We use Hystrix for circuit-breaking dependencies. We also use hystrix-dashboard to see what’s going on right now. The problem is that we were constantly missing information because the dashboard doesn’t store any.

That’s why we created hystrix-to-librato.

It basically reads a Hystrix/Turbine stream and sends the metrics to Librato in an infinite loop. Works for us:

This can also be applied to logs and other relevant information. Keep at least some days of history, so you can find out patterns and solve root causes.

Correlate alerts

If an alert fires, it should show you other relevant information. Related metrics and other triggered alerts are a good start. But sometimes the tools you use don’t do that.

If that’s the case, dashboards usually help:

Remember that dashboards only work if you know where to look at, and sometimes you don’t.

The best approach is to use proper tools for that. There are a few alerting systems out there, like PagerDuty and VictorOps. They can correlate and rank alerts, as well incident escalation.

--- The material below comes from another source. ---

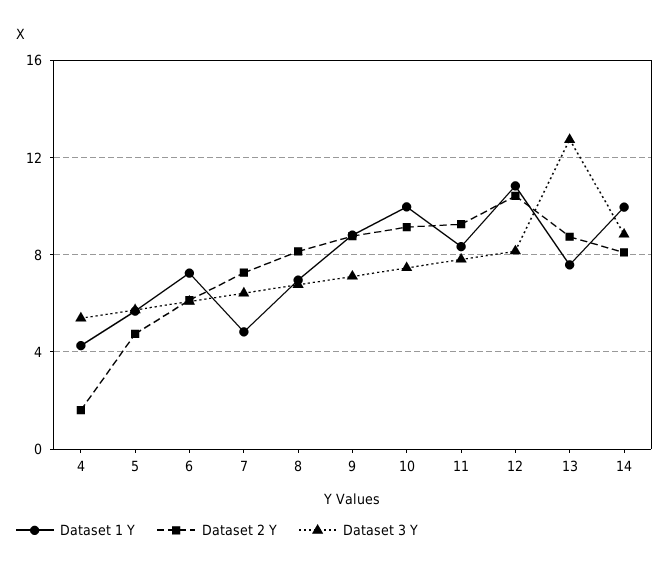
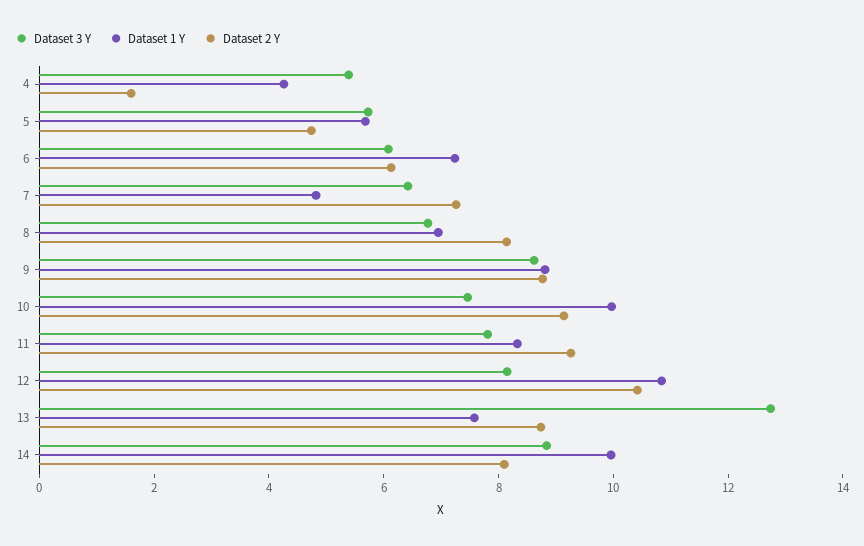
Dataset 3 Y, 9: 7 -> 8.5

We are not quite doing it yet, but I promise I’ll write a post about it when we do. 😉

Prioritize alerts

Let’s say is 3 in the morning, you’re sleeping and kind of drunk.

An “App is down” alert would need your attention right now (please don’t drink and root).

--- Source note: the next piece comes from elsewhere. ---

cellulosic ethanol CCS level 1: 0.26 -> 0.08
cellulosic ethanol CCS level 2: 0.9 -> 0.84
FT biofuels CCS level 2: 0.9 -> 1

But, an alert saying that the disk of some server will be full in 3 days doesn’t.

An alert should fire if and only if it requires human intervention ASAP.

Otherwise, they should generate low-priority tasks.

This is also sometimes hard to do, and, like the previous item, there are tools that help you do that.

Summing up

Monitoring distributed systems is hard.

It isn’t simple to put just the right amount of monitoring and alerting.

It requires constant work and improvements.

everything is fine

— @sadserver, July 8, 2015

My team and I are constantly working on improving our alerting and metrics.

The items described here are helping us get cleaner inboxes and less noise.

This means we have more time to work on what matters.

I hope they help you and your team too.